§ **ZADANIA DO WYKONANIA**
1 – Jak nazywa się interaktywna wizualizacja, którą według tekstu o wystawie stworzono z myślą o poznańskiej wystawie?
2 – Proszę streścić akapit tekstu o wystawie zaczynający się od słów „W ostatniej sali wydzielono”, zachowując jego najważniejsze informacje.
3 – Kontynuuj tekst o wystawie od miejsca, w którym się kończy.

W ostatniej sali wydzielono dwa pomieszczenia - w jednym z nich można obejrzeć dokumentacje wideo (projekt Neoprehistory i Teikūhikō), w drugim natomiast znajduje się Fuzzy, interaktywna wizualizacja stworzona z myślą o poznańskiej wystawie. Pracę tę artysta opisuje jako "trójwymiarowo przekształcony plakat z wizerunkami twarzy. (...) Wszystkie narysowane ołówkiem twarze są ukazanymi od frontu nieruchomymi obiektami przywodzącymi na myśl maski teatru , kiedy jednak uchwyciłem je z profilu, objawił się kształt niespodziewany. Maska nie przedstawia określanych stanów ducha (...). Przedstawienie ich [masek] z profilu w formie trójwymiarowej sprawia, że tracą symbolizm właściwy masce nō. Stają się bowiem trójwymiarowymi obiektami, które żyją, delikatnie drżą, wykonują drobne ruchy, wdają się w cichą rozmowę z widzem."

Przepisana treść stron

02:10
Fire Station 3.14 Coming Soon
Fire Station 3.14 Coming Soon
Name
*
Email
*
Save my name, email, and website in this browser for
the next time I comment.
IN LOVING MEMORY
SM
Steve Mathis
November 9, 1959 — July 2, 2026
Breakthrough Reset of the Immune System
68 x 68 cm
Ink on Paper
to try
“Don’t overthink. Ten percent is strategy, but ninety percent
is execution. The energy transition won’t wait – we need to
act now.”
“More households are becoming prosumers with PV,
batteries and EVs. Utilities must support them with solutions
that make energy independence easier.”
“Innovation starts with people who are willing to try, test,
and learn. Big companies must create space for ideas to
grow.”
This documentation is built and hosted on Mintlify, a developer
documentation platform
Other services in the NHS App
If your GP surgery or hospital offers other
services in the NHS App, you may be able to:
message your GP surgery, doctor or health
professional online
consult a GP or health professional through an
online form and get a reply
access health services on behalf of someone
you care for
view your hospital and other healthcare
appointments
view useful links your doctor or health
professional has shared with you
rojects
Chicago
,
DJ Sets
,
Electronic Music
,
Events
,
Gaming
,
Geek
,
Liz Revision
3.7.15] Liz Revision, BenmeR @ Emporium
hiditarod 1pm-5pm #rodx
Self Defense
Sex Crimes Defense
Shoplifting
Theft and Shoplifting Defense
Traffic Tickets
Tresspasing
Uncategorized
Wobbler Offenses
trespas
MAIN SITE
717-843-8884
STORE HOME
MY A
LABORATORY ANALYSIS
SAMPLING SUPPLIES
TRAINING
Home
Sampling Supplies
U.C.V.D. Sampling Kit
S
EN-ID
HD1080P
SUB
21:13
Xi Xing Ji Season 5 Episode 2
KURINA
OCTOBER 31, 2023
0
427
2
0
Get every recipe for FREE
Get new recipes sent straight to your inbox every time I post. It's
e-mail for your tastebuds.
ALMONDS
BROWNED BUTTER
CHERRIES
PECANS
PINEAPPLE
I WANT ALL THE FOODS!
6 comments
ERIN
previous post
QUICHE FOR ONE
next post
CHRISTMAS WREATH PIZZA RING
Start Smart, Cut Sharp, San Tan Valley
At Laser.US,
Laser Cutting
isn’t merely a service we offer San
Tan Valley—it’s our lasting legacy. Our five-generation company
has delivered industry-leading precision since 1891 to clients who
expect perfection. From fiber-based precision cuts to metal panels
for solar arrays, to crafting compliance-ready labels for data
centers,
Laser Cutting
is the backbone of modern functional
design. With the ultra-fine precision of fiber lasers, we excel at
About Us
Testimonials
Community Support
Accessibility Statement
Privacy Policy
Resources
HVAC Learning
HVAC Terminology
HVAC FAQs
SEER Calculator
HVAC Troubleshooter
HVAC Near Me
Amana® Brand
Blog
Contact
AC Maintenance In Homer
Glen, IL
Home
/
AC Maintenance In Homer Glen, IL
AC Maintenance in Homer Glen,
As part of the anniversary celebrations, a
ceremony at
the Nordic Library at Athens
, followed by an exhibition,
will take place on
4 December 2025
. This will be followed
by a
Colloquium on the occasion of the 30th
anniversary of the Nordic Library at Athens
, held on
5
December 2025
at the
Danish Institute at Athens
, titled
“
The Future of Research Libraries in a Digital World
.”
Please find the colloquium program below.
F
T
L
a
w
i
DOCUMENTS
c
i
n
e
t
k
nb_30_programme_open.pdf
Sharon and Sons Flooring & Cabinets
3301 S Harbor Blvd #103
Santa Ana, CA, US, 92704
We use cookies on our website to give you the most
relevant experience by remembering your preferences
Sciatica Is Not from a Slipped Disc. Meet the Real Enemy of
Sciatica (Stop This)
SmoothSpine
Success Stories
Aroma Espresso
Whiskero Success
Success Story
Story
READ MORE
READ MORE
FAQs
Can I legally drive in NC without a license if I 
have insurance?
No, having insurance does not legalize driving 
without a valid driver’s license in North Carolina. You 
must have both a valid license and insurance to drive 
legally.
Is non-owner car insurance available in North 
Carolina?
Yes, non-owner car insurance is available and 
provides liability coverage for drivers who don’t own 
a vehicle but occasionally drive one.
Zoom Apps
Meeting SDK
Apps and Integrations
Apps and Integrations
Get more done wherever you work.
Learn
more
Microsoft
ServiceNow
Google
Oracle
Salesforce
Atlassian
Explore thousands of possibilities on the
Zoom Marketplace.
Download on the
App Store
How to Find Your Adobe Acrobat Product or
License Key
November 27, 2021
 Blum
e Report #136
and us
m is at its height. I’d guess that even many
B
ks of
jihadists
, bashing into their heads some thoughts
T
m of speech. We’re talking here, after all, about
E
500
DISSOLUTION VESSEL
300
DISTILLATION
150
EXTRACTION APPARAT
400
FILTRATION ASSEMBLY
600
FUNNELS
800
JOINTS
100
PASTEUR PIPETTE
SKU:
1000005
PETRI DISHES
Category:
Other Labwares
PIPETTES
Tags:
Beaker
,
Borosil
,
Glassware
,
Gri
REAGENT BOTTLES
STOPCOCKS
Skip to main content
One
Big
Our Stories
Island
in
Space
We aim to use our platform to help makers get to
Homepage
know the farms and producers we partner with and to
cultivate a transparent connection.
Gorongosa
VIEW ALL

§ **ODPOWIEDZI DO ZADAŃ**
1 – Nazywa się Fuzzy.

2 – W ostatniej sali są dwa pomieszczenia. W pierwszym pokazano dokumentacje wideo projektów Neoprehistory i Teikūhikō. W drugim znajduje się Fuzzy, interaktywna wizualizacja przygotowana na poznańską wystawę. Artysta opisuje ją jako trójwymiarowo przekształcony plakat z wizerunkami twarzy. Narysowane ołówkiem twarze widziane od frontu przypominają nieruchome maski teatralne, a uchwycone z profilu ujawniają niespodziewany kształt. W formie trójwymiarowej tracą symbolizm maski nō i stają się obiektami, które żyją, drżą, wykonują drobne ruchy i prowadzą cichą rozmowę z widzem.

3 –
Fuzzy jest równie doskonałym, co subtelnym podsumowaniem wystawy Make The Future Better Than Today. Stojąc w centralnym punkcie instalacji, możemy poruszać się w wyznaczonym miejscu i obserwować skutki interakcji, w którą wchodzimy wraz z maskami - nie sposób ocenić, czy jesteśmy obserwowani, czy śledzeni. A może maski nawiązują z nami dialog? Co, jeśli są naszym lustrzanym odbiciem? To osobliwy, milczący taniec z nieodgadnionym, do którego Hara zaprasza nas na każdym etapie wystawy.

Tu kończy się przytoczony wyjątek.